More busy moving times! Wednesday afternoon, evening, and night was spent moving DC and Beth out of their condemned apartment. Scott, Will, and I wandered over around 4:30 and joined the party of shoving large furniture and piddly boxes into vehicles, soon joined by more friends and family, caravaning the stuff out to Beth’s parents’ workplace, wherein a warehouse existed to hold their belongings. It was a very efficient and successful move.
If my work in the theater has given me one thing, it is the appreciation of how tame the average move is. After working numerous strikes and road shows at the Norton Center, moving and storing the entirety of DC and Beth’s belongings in a single day was a mild ordeal (I mean, we had the whole day! It was practically leisurely!)
In the theater, no person, even the smallest, escapes the frantic, precarious, and downright hard physical labor of tearing down and packing up shows. Even after many ninjutsu-like escapes, I took my turn carrying the damned sound board up the stairs of the Norton Center. Common household furniture is nothing! After detaching and loading an intelligent stage light with the sickening knowledge that it was probably worth more than my life, I can move fragile and sentimental belongings with utmost confidence. Scraping myself on a bookshelf is nothing compared to being bitten by an alligator clamp.

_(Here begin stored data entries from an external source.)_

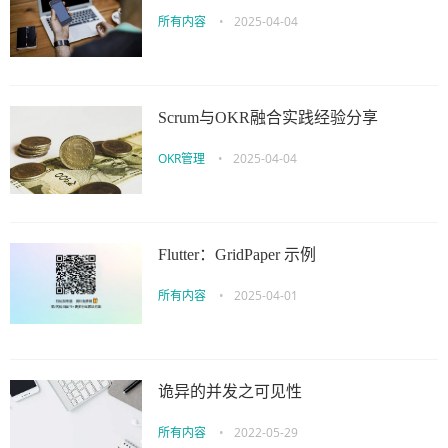
所有内容
•
2025-04-04
Scrum与OKR融合实践经验分享
OKR管理
•
2025-04-04
Flutter：GridPaper 示例
所有内容
•
2025-04-01
诡异的并发之可见性
所有内容
•
2022-05-29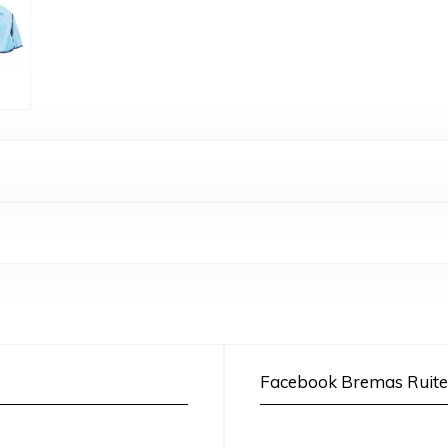
Facebook Bremas Ruite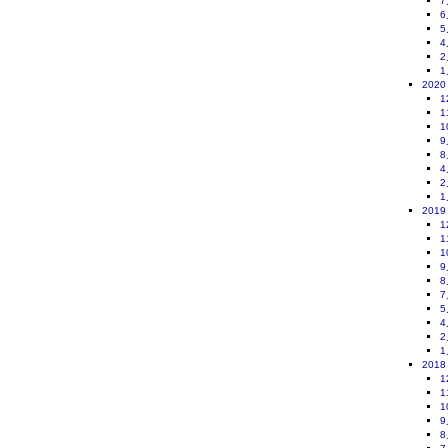
7
6
5
4
2
1
2020
1
1
1
9
8
4
2
1
2019
1
1
1
9
8
7
5
4
2
1
2018
1
1
1
9
8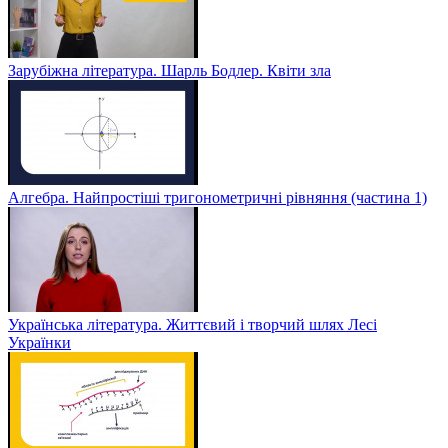
Зарубіжна література. Шарль Бодлер. Квіти зла
Алгебра. Найпростіші тригонометричні рівняння (частина 1)
Українська література. Життєвий і творчий шлях Лесі
Українки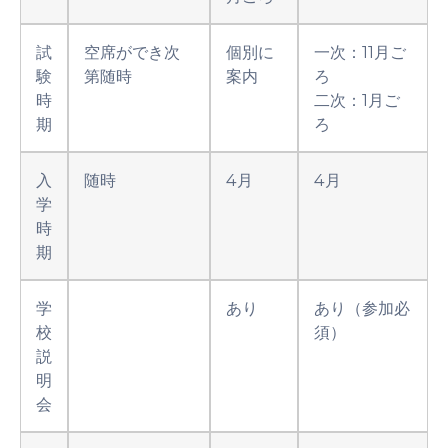
試
空席ができ次
個別に
一次：11月ご
験
第随時
案内
ろ
時
二次：1月ご
期
ろ
入
随時
4月
4月
学
時
期
学
あり
あり（参加必
校
須）
説
明
会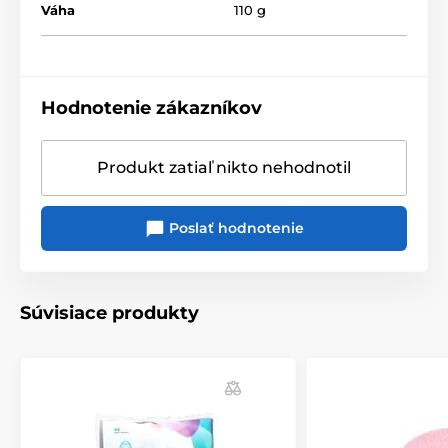
Váha
110 g
Hodnotenie zákazníkov
Produkt zatiaľ nikto nehodnotil
Poslať hodnotenie
Súvisiace produkty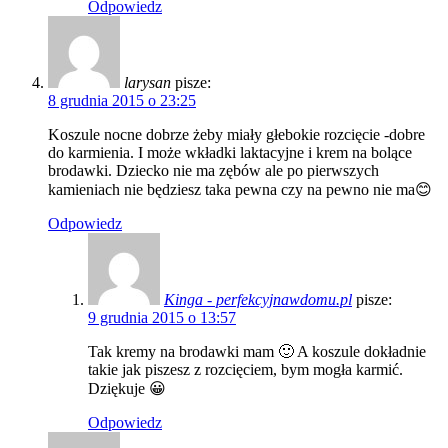
Odpowiedz
larysan
pisze:
8 grudnia 2015 o 23:25
Koszule nocne dobrze żeby miały głebokie rozcięcie -dobre
do karmienia. I może wkładki laktacyjne i krem na bolące
brodawki. Dziecko nie ma zębów ale po pierwszych
kamieniach nie będziesz taka pewna czy na pewno nie ma😊
Odpowiedz
Kinga - perfekcyjnawdomu.pl
pisze:
9 grudnia 2015 o 13:57
Tak kremy na brodawki mam 🙂 A koszule dokładnie
takie jak piszesz z rozcięciem, bym mogła karmić.
Dziękuje 😀
Odpowiedz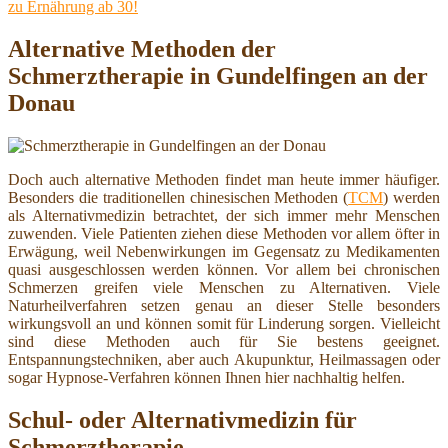
zu Ernährung ab 30!
Alternative Methoden der
Schmerztherapie in Gundelfingen an der
Donau
Doch auch alternative Methoden findet man heute immer häufiger.
Besonders die traditionellen chinesischen Methoden (
TCM
) werden
als Alternativmedizin betrachtet, der sich immer mehr Menschen
zuwenden. Viele Patienten ziehen diese Methoden vor allem öfter in
Erwägung, weil Nebenwirkungen im Gegensatz zu Medikamenten
quasi ausgeschlossen werden können. Vor allem bei chronischen
Schmerzen greifen viele Menschen zu Alternativen. Viele
Naturheilverfahren setzen genau an dieser Stelle besonders
wirkungsvoll an und können somit für Linderung sorgen. Vielleicht
sind diese Methoden auch für Sie bestens geeignet.
Entspannungstechniken, aber auch Akupunktur, Heilmassagen oder
sogar Hypnose-Verfahren können Ihnen hier nachhaltig helfen.
Schul- oder Alternativmedizin für
Schmerztherapie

Though my work in the theater was often grueling, it has made me strong and confident in the face of common moves. I am very appreciative of all that the theater has taught me. So, future moves, I fear you not! For no matter how big the couch, no matter how many boxes, it will never be as painful as striking a show. And so I close with the words of Bill the Props Carp, spoken as he and I attempted to get a precarious chaise lounge off a very tall shelf: “You know, once mankind finishes filling in that periodic table, we’ll find something heavier to build this out of.”